**Data lines**
------------

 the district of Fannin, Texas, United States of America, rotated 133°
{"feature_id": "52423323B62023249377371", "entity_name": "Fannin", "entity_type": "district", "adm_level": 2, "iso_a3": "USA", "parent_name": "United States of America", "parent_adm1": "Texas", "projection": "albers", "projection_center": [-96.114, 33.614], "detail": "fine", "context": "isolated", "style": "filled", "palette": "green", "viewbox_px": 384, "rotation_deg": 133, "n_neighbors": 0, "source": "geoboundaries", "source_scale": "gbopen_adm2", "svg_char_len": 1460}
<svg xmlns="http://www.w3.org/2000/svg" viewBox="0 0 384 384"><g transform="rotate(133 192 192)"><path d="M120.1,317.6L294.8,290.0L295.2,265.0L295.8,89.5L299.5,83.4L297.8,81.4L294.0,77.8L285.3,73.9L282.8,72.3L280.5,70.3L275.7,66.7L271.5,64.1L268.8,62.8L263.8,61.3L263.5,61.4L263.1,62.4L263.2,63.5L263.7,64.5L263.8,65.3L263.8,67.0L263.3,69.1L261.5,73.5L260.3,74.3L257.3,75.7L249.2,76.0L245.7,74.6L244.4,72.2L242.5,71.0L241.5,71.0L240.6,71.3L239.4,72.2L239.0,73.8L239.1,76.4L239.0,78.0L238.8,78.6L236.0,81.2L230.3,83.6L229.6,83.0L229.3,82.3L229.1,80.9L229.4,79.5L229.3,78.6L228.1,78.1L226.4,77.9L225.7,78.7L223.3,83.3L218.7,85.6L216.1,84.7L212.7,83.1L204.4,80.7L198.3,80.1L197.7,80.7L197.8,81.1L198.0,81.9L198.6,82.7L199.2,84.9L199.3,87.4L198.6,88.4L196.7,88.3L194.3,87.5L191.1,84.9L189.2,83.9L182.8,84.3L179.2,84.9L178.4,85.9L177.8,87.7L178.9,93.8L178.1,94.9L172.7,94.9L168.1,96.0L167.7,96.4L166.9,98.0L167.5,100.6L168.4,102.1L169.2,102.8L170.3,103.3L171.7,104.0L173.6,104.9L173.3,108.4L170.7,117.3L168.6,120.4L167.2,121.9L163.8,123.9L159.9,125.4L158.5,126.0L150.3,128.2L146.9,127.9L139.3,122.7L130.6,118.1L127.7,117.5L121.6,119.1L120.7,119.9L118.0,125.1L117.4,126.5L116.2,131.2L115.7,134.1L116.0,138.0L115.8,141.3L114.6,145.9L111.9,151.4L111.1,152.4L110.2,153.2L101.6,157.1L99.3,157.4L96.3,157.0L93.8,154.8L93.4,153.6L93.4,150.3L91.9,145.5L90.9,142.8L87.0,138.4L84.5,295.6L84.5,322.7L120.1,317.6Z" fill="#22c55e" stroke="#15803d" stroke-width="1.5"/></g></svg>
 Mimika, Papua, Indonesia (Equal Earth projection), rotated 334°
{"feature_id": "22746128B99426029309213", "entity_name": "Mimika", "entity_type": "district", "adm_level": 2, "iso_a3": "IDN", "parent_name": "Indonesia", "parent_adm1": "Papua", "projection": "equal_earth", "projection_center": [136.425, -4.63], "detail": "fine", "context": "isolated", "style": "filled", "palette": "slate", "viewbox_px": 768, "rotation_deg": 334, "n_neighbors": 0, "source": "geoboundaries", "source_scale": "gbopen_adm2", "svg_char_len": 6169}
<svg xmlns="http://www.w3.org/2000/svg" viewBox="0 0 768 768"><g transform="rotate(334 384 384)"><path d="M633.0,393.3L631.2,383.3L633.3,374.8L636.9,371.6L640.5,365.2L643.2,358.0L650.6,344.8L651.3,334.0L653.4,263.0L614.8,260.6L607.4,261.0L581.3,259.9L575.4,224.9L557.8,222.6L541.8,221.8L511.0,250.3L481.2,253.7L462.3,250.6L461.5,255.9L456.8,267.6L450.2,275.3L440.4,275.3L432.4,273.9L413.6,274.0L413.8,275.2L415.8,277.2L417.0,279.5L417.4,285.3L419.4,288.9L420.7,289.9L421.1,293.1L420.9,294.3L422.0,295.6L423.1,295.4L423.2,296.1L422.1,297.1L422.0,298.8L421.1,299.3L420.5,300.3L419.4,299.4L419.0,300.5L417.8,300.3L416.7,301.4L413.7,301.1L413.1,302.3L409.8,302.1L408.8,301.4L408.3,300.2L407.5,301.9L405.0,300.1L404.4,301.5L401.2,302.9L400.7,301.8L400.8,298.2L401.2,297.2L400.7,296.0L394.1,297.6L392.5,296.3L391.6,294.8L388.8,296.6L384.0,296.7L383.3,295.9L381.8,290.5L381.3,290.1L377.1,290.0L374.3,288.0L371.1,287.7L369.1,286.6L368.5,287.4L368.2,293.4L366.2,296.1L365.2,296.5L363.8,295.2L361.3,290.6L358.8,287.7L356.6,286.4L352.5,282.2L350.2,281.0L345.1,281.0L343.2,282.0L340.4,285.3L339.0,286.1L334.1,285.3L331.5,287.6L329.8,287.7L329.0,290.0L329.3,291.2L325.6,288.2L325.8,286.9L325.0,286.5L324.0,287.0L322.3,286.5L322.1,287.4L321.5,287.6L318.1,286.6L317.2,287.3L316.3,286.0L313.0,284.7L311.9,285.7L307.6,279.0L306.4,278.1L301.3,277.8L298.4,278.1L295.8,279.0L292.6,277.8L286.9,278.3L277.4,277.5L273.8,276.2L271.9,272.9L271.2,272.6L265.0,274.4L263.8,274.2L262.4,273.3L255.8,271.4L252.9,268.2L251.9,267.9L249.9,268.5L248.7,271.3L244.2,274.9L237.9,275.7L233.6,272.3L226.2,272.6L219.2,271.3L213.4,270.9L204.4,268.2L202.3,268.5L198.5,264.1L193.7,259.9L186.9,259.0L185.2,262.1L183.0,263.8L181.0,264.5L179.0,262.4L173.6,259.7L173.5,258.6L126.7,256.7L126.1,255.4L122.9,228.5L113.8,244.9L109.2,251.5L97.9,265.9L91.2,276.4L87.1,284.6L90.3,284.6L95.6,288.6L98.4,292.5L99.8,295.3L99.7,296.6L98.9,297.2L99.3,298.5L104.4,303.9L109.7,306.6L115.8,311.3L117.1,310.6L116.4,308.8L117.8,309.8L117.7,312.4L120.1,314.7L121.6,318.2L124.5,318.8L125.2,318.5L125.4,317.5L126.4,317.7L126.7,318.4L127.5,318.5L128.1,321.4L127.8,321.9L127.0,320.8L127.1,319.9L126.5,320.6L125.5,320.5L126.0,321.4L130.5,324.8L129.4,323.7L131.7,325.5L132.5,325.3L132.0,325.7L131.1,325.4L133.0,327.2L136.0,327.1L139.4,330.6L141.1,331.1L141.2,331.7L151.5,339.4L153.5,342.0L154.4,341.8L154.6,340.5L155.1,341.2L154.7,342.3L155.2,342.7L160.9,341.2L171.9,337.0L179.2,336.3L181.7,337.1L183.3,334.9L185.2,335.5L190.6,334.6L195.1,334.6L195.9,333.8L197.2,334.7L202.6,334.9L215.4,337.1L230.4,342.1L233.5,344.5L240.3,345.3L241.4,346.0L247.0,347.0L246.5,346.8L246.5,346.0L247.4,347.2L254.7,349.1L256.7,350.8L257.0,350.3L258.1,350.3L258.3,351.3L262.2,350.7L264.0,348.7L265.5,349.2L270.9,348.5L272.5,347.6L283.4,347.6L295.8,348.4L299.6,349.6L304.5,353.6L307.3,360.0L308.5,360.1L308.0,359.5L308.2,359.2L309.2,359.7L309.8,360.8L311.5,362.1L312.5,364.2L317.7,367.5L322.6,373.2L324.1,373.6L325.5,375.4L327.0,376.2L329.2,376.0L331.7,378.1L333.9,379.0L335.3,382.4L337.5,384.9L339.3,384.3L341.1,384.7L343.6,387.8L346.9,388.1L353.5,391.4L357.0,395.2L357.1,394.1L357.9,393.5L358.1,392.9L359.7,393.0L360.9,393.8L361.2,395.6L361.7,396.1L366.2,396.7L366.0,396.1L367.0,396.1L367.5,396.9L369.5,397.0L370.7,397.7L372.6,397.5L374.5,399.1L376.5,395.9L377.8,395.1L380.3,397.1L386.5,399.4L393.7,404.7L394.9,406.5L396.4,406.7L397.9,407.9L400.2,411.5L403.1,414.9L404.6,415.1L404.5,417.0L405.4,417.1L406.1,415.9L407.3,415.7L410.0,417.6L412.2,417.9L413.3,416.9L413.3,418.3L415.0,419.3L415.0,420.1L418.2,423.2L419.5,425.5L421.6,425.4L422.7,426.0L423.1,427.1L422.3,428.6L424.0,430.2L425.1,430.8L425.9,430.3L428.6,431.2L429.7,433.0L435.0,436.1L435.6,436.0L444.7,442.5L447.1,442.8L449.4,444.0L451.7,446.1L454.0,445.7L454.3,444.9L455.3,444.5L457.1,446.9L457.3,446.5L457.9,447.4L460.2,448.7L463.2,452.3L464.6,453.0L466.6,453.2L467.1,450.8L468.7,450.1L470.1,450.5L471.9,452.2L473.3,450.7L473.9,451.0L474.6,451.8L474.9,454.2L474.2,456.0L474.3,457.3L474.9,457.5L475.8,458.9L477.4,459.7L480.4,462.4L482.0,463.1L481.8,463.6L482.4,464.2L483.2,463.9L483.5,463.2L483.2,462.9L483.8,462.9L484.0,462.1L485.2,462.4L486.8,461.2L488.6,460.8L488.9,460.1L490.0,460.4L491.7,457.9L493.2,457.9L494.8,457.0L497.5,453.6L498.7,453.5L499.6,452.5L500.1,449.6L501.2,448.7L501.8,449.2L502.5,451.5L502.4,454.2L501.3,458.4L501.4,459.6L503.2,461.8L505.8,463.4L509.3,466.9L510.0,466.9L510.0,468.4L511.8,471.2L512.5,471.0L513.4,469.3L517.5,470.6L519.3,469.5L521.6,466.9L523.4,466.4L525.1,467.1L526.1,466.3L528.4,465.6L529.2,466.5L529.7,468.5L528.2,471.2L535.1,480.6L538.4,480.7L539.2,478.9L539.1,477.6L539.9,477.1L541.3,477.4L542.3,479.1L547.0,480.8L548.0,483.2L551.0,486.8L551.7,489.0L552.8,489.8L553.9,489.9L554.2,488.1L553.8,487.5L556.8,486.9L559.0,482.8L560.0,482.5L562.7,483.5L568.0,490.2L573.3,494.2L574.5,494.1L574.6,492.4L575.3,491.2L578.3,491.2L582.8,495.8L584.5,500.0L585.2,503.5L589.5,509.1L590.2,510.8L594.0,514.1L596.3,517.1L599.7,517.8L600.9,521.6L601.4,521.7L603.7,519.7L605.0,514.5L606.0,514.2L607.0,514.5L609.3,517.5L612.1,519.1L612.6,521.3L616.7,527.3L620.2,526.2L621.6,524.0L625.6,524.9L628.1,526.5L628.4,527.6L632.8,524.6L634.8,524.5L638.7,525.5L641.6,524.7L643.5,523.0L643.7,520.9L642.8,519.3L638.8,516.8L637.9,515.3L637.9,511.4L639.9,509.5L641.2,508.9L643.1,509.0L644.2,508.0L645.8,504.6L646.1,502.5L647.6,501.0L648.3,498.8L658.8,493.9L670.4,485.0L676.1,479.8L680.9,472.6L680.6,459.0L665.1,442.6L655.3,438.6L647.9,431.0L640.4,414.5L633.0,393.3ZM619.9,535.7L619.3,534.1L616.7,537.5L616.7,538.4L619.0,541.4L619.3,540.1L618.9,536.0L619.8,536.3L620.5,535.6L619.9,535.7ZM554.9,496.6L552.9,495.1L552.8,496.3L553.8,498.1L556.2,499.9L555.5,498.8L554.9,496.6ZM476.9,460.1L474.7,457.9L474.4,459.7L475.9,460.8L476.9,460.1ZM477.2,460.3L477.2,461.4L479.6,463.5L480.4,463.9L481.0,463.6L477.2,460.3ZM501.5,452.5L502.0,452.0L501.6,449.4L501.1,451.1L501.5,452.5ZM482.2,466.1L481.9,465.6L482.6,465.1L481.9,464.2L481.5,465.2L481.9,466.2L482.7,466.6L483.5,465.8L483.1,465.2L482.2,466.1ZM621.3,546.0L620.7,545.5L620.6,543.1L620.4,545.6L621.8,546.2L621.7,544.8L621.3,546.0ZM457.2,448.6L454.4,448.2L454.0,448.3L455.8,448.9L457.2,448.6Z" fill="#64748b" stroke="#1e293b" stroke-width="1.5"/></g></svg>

------------

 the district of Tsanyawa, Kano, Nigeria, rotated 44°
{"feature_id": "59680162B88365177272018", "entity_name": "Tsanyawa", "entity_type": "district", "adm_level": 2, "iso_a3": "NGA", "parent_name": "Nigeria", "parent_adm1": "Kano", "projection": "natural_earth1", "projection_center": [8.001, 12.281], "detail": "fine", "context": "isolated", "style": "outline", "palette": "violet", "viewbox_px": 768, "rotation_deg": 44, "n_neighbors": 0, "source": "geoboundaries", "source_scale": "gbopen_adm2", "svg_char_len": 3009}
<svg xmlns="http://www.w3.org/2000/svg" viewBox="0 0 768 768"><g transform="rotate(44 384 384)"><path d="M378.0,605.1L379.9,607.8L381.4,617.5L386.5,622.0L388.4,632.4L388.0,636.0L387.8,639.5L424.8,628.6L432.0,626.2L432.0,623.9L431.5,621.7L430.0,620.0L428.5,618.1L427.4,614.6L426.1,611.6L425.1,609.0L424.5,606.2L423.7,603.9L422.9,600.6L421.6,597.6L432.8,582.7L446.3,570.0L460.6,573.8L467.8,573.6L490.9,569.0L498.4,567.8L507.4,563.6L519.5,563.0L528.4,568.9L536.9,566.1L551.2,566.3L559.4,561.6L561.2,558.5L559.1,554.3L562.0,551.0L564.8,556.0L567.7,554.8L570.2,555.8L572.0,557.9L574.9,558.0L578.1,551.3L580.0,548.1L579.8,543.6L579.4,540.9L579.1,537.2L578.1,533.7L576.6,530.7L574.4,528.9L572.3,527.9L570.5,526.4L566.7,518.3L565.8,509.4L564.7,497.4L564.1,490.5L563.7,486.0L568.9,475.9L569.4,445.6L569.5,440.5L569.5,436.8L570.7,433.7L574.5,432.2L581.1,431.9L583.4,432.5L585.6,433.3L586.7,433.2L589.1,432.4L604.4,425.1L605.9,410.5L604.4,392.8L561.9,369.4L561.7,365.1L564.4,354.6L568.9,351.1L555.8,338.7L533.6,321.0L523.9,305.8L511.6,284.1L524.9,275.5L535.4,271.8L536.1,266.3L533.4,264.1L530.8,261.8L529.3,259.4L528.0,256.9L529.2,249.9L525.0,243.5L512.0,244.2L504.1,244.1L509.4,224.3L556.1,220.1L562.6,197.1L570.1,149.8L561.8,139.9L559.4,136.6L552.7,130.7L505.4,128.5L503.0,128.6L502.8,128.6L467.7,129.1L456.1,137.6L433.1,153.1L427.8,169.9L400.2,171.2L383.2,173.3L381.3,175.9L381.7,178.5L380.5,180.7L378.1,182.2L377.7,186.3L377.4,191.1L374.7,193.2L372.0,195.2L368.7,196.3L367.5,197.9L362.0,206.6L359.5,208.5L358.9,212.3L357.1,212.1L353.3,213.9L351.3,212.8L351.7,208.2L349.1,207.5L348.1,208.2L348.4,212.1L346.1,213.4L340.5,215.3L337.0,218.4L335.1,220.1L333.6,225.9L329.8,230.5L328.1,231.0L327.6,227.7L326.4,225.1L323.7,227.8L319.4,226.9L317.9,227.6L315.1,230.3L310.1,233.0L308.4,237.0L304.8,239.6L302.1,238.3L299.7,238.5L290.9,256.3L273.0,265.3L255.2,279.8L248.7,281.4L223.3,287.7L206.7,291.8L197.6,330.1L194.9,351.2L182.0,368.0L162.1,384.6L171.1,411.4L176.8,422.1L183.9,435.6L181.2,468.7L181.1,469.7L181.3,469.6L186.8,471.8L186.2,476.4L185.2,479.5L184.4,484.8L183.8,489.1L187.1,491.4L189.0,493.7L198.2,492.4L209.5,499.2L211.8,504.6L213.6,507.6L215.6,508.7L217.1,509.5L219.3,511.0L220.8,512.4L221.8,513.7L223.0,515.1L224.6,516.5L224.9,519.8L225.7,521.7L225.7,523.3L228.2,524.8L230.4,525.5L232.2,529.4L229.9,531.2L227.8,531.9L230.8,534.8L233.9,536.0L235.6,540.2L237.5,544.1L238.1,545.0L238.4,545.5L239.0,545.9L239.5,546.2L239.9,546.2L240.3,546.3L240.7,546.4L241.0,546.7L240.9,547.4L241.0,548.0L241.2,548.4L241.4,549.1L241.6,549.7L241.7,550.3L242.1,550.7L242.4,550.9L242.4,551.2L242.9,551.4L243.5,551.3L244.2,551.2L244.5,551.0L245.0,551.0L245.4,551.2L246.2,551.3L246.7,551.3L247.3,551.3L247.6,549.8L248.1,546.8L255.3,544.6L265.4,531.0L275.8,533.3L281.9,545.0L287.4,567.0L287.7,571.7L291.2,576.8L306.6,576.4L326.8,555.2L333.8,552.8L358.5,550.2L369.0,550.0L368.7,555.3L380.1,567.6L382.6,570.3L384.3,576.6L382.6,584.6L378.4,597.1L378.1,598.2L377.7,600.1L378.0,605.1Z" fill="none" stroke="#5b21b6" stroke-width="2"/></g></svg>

------------

**Prompt**
Pull out every line in the entries above that contains the word "context", matching case.

**Expected answer**
{"feature_id": "52423323B62023249377371", "entity_name": "Fannin", "entity_type": "district", "adm_level": 2, "iso_a3": "USA", "parent_name": "United States of America", "parent_adm1": "Texas", "projection": "albers", "projection_center": [-96.114, 33.614], "detail": "fine", "context": "isolated", "style": "filled", "palette": "green", "viewbox_px": 384, "rotation_deg": 133, "n_neighbors": 0, "source": "geoboundaries", "source_scale": "gbopen_adm2", "svg_char_len": 1460}
{"feature_id": "22746128B99426029309213", "entity_name": "Mimika", "entity_type": "district", "adm_level": 2, "iso_a3": "IDN", "parent_name": "Indonesia", "parent_adm1": "Papua", "projection": "equal_earth", "projection_center": [136.425, -4.63], "detail": "fine", "context": "isolated", "style": "filled", "palette": "slate", "viewbox_px": 768, "rotation_deg": 334, "n_neighbors": 0, "source": "geoboundaries", "source_scale": "gbopen_adm2", "svg_char_len": 6169}
{"feature_id": "59680162B88365177272018", "entity_name": "Tsanyawa", "entity_type": "district", "adm_level": 2, "iso_a3": "NGA", "parent_name": "Nigeria", "parent_adm1": "Kano", "projection": "natural_earth1", "projection_center": [8.001, 12.281], "detail": "fine", "context": "isolated", "style": "outline", "palette": "violet", "viewbox_px": 768, "rotation_deg": 44, "n_neighbors": 0, "source": "geoboundaries", "source_scale": "gbopen_adm2", "svg_char_len": 3009}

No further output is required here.